* begin Provided records *

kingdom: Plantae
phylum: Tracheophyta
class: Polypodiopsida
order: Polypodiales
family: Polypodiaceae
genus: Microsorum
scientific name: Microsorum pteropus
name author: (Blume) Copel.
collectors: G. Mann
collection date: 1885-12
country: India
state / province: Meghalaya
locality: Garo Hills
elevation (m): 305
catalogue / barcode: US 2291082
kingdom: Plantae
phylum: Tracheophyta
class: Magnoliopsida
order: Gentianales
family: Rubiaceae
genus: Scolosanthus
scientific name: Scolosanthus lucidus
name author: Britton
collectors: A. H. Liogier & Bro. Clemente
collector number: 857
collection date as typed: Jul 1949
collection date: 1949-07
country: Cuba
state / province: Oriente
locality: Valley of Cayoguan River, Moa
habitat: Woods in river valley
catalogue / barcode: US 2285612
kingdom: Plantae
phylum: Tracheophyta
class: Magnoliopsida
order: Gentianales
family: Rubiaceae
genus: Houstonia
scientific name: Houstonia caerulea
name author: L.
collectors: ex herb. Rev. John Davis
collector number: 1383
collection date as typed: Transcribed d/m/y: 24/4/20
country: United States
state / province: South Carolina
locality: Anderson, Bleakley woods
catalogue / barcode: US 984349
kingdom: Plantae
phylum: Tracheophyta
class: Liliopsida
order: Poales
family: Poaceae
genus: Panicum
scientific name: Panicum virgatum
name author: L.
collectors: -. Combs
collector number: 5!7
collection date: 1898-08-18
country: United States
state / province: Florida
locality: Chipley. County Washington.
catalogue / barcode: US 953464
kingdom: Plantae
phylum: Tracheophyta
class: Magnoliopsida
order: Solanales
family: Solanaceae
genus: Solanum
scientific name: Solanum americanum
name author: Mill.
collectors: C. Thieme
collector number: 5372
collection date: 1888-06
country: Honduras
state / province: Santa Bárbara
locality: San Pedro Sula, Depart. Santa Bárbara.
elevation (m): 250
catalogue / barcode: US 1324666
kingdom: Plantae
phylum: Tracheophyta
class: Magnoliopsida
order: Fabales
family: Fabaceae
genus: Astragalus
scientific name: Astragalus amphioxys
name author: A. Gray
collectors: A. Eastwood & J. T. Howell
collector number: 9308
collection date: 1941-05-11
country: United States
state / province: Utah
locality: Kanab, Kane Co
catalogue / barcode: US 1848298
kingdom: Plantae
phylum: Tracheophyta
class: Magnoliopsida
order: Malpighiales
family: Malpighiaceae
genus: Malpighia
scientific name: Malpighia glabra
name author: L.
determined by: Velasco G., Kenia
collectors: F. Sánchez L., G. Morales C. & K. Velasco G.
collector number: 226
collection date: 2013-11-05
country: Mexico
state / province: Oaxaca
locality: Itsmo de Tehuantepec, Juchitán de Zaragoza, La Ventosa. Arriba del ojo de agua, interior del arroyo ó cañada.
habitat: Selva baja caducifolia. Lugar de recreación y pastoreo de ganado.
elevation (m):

* end Provided records *

__Exercise__.
Show, copied in full, every line of the records above that contains the word "province". Only count it when the upper and lower case match.

__Output of the exercise__.
state / province: Meghalaya
state / province: Oriente
state / province: South Carolina
state / province: Florida
state / province: Santa Bárbara
state / province: Utah
state / province: Oaxaca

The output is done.